What Happens When You Let an AI Write Its Own Grading Rubric
This experiment gets a little meta. Before giving the AI a task, I said "first, write the grading criteria for a good result." Then, once the work was done: "now grade your own answer against your own rubric." It's grading its own exam with a test it wrote itself — surely it goes easy on itself?
Method
- Task: "write an onboarding guide for new hires" (a substantial, real-work-style task)
- Step 1: have it write a 5-item grading rubric first
- Step 2: do the task
- Step 3: self-grade, with a reason for each item
- Control groups: a version given only the task with no rubric, and a version where I passed the same output off as "written by a different AI" for grading
Finding 1 — Writing the rubric first makes the output itself better
An unexpected win. The output from the rubric-first version was noticeably better than the no-rubric control. The AI's rubric included an item — "does it include a first-week checklist?" — and sure enough, that checklist showed up in the actual output. The act of writing the criteria doubled as a blueprint.
Finding 2 — Self-grading is generous, but honest in one spot
The self-assigned score: 23 out of 25. Generous, as expected. But the interesting part was where the 2 lost points landed: "lacks company-specific details, so it stays generic" — which, even by my judgment, was the most accurate weakness in the piece. You can't trust the total score, but the deduction reasons were trustworthy.
Finding 3 — Tell it "someone else wrote this" and it gets strict
I gave the identical output to a fresh chat as "something another AI wrote — please grade it," and it scored 19 out of 25. Same text, same rubric, a 4-point gap. The number of criticisms grew from 2 to 5. The context of "this is my own answer" dulls the grading.
How to actually use this
- Have it write criteria before the task — the effect from Finding 1 alone paid for this whole experiment. "Before you start, list 5 conditions a good result must meet."
- Throw away the score, keep the deductions — the practical form is "find the 2 biggest weaknesses in your own answer."

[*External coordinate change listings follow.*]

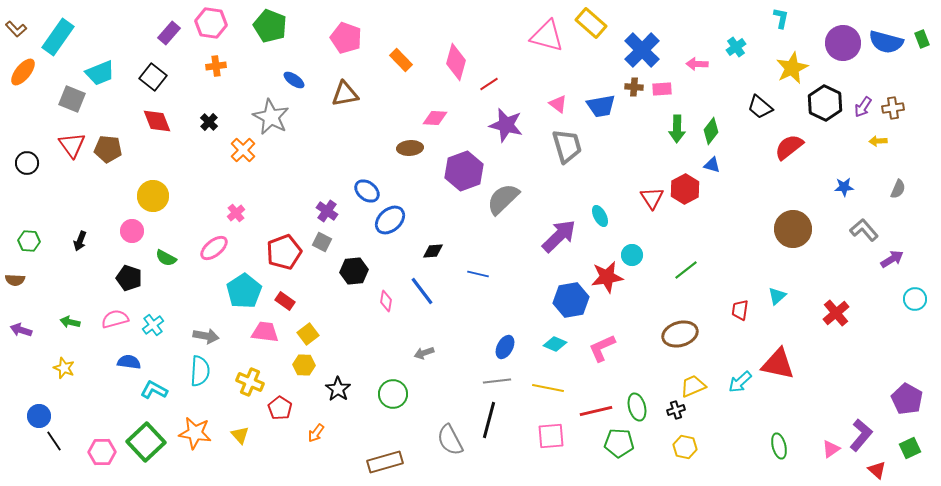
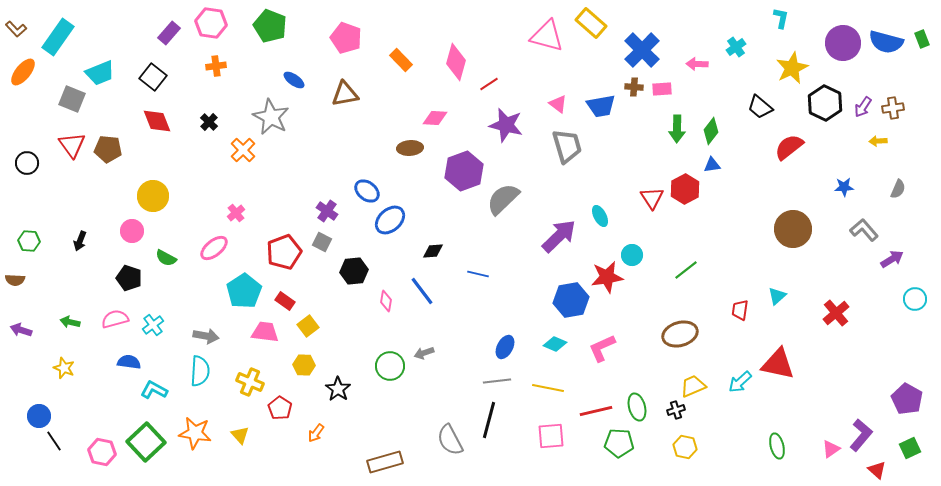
blue triangle at (712, 165): rotated 24 degrees counterclockwise
yellow square at (308, 334): moved 8 px up
green circle at (393, 394): moved 3 px left, 28 px up
green ellipse at (779, 446): moved 2 px left
pink hexagon at (102, 452): rotated 12 degrees clockwise
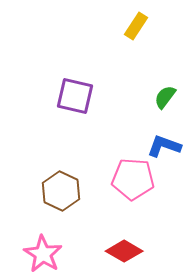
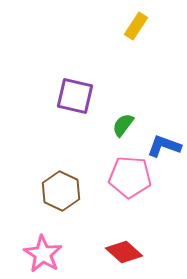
green semicircle: moved 42 px left, 28 px down
pink pentagon: moved 3 px left, 2 px up
red diamond: moved 1 px down; rotated 12 degrees clockwise
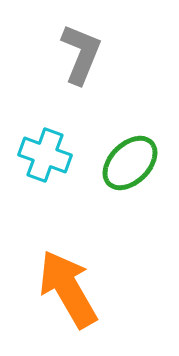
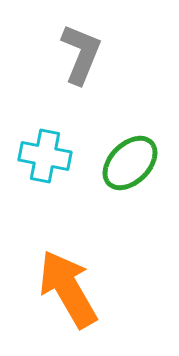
cyan cross: moved 1 px down; rotated 9 degrees counterclockwise
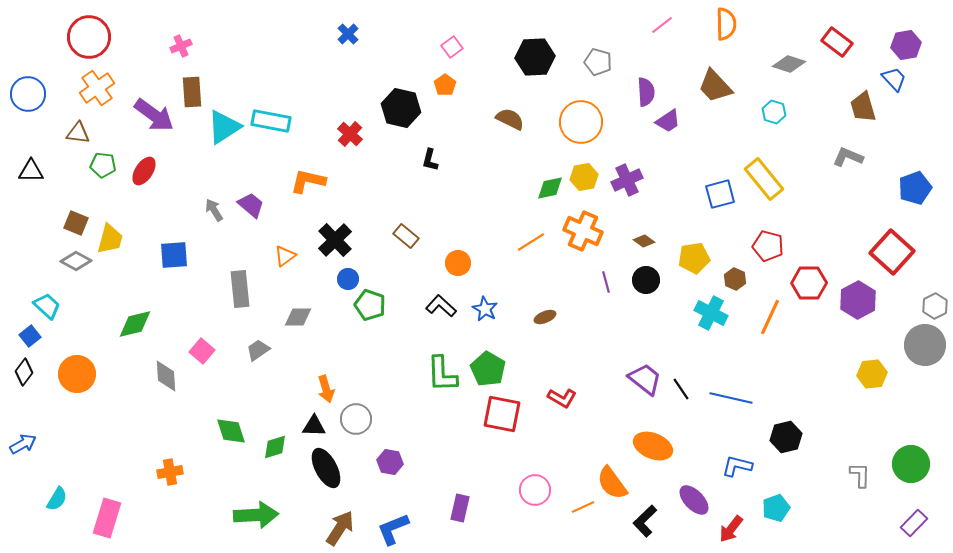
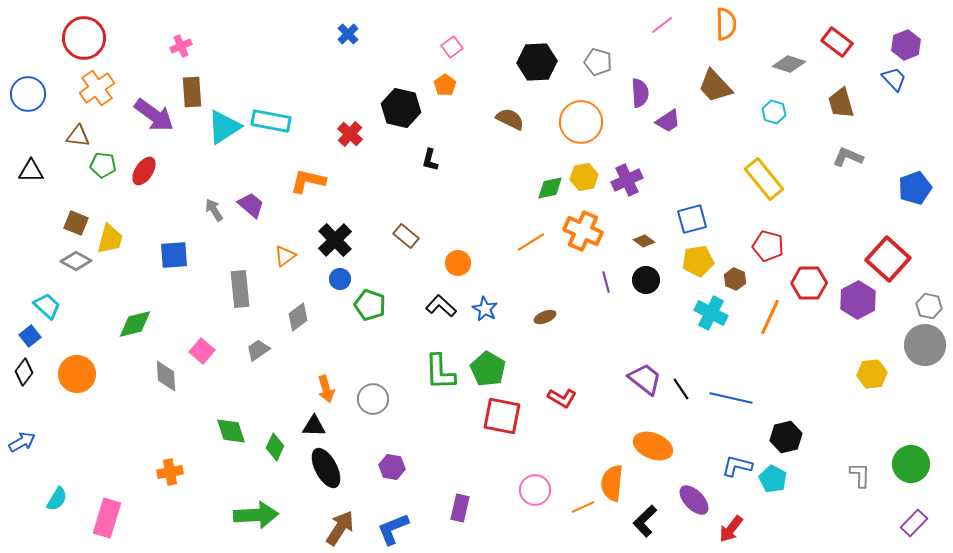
red circle at (89, 37): moved 5 px left, 1 px down
purple hexagon at (906, 45): rotated 12 degrees counterclockwise
black hexagon at (535, 57): moved 2 px right, 5 px down
purple semicircle at (646, 92): moved 6 px left, 1 px down
brown trapezoid at (863, 107): moved 22 px left, 4 px up
brown triangle at (78, 133): moved 3 px down
blue square at (720, 194): moved 28 px left, 25 px down
red square at (892, 252): moved 4 px left, 7 px down
yellow pentagon at (694, 258): moved 4 px right, 3 px down
blue circle at (348, 279): moved 8 px left
gray hexagon at (935, 306): moved 6 px left; rotated 20 degrees counterclockwise
gray diamond at (298, 317): rotated 36 degrees counterclockwise
green L-shape at (442, 374): moved 2 px left, 2 px up
red square at (502, 414): moved 2 px down
gray circle at (356, 419): moved 17 px right, 20 px up
blue arrow at (23, 444): moved 1 px left, 2 px up
green diamond at (275, 447): rotated 48 degrees counterclockwise
purple hexagon at (390, 462): moved 2 px right, 5 px down
orange semicircle at (612, 483): rotated 42 degrees clockwise
cyan pentagon at (776, 508): moved 3 px left, 29 px up; rotated 24 degrees counterclockwise
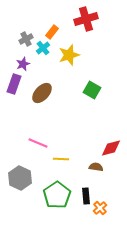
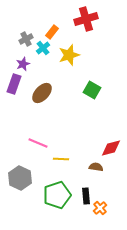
green pentagon: rotated 16 degrees clockwise
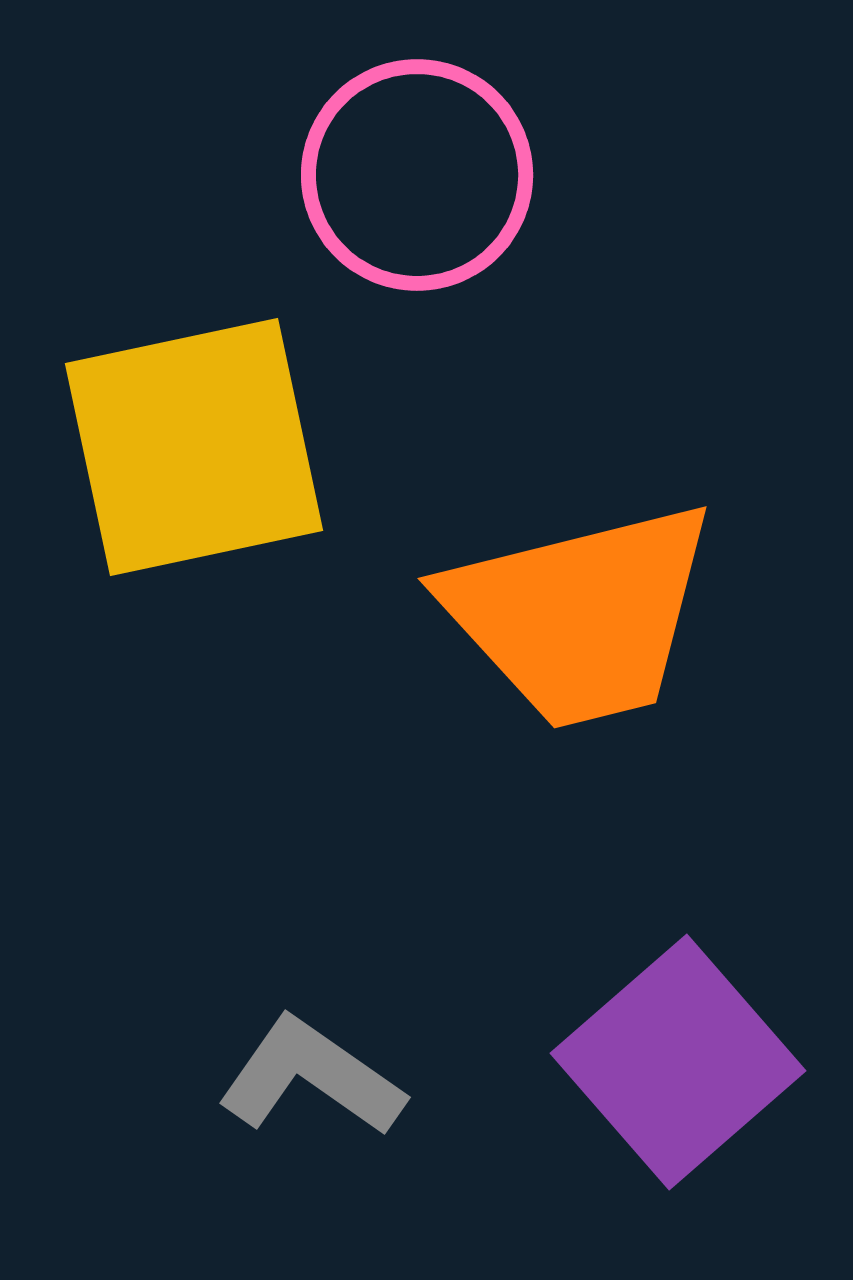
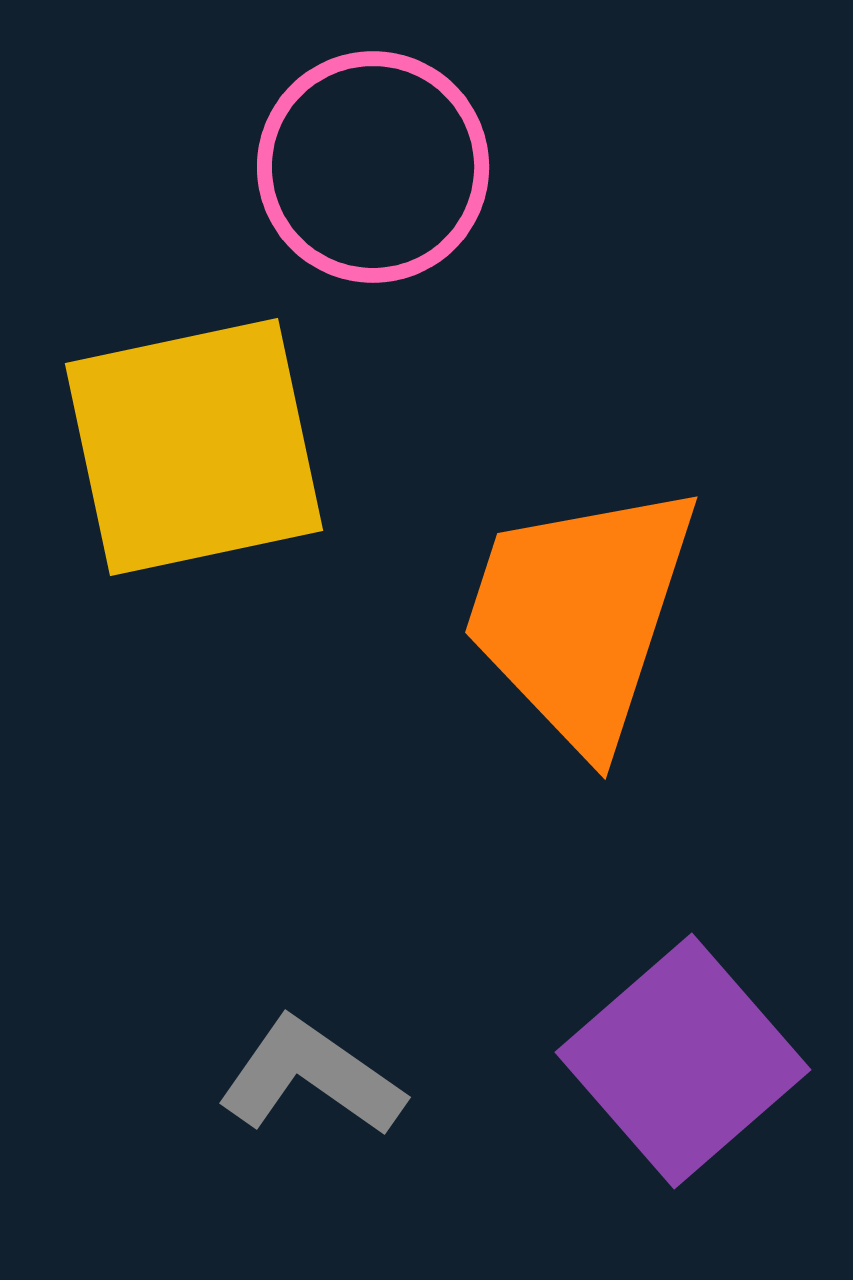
pink circle: moved 44 px left, 8 px up
orange trapezoid: rotated 122 degrees clockwise
purple square: moved 5 px right, 1 px up
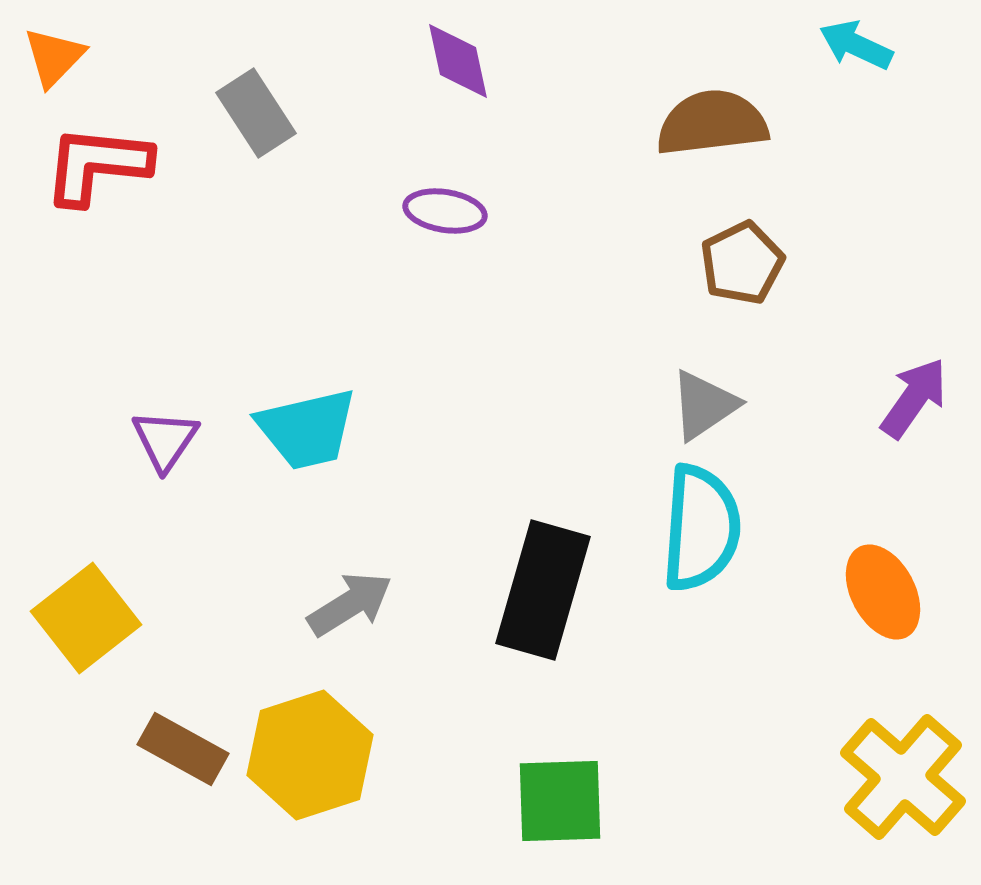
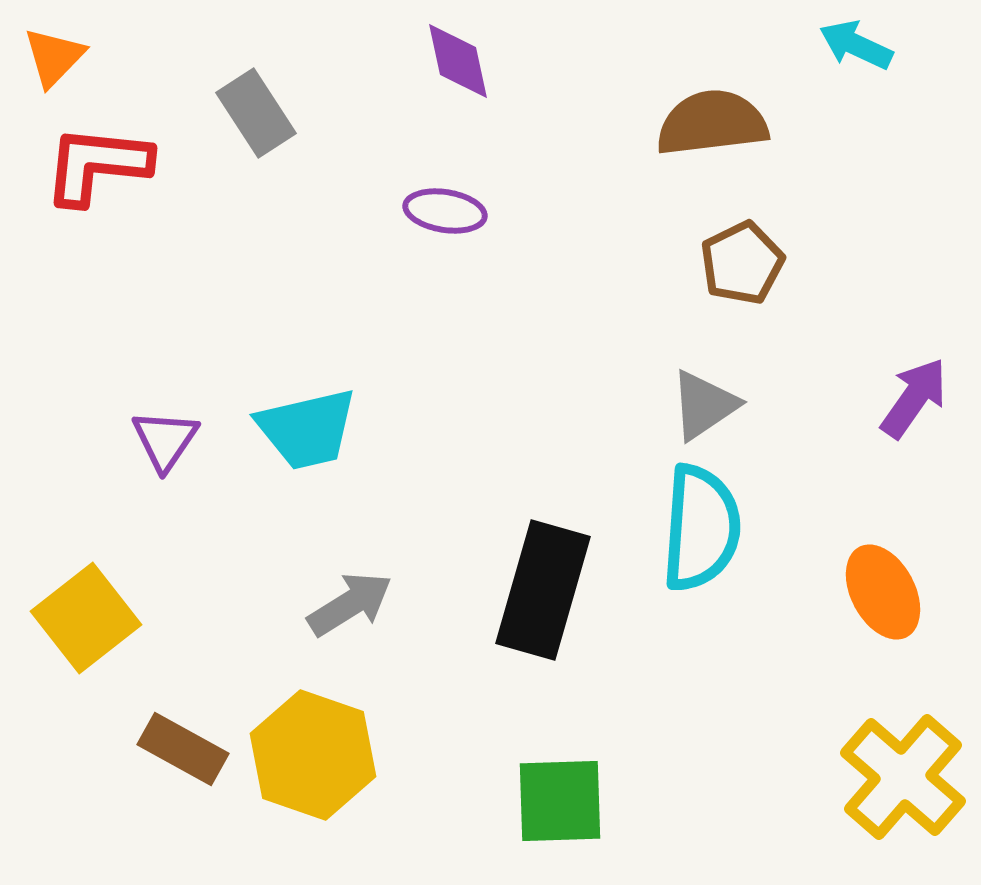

- For a real review, open a fresh chat and present it as someone else's work — the easiest way around self-grading's leniency.
What I learned
AI self-evaluation is less a mirror than a spotlight. The score (the overall verdict) is distorted, but where it points (the specific weaknesses) is fairly accurate. Let humans deliver the verdict, and use the AI as a tool for moving the light — that alone earns its keep in real work.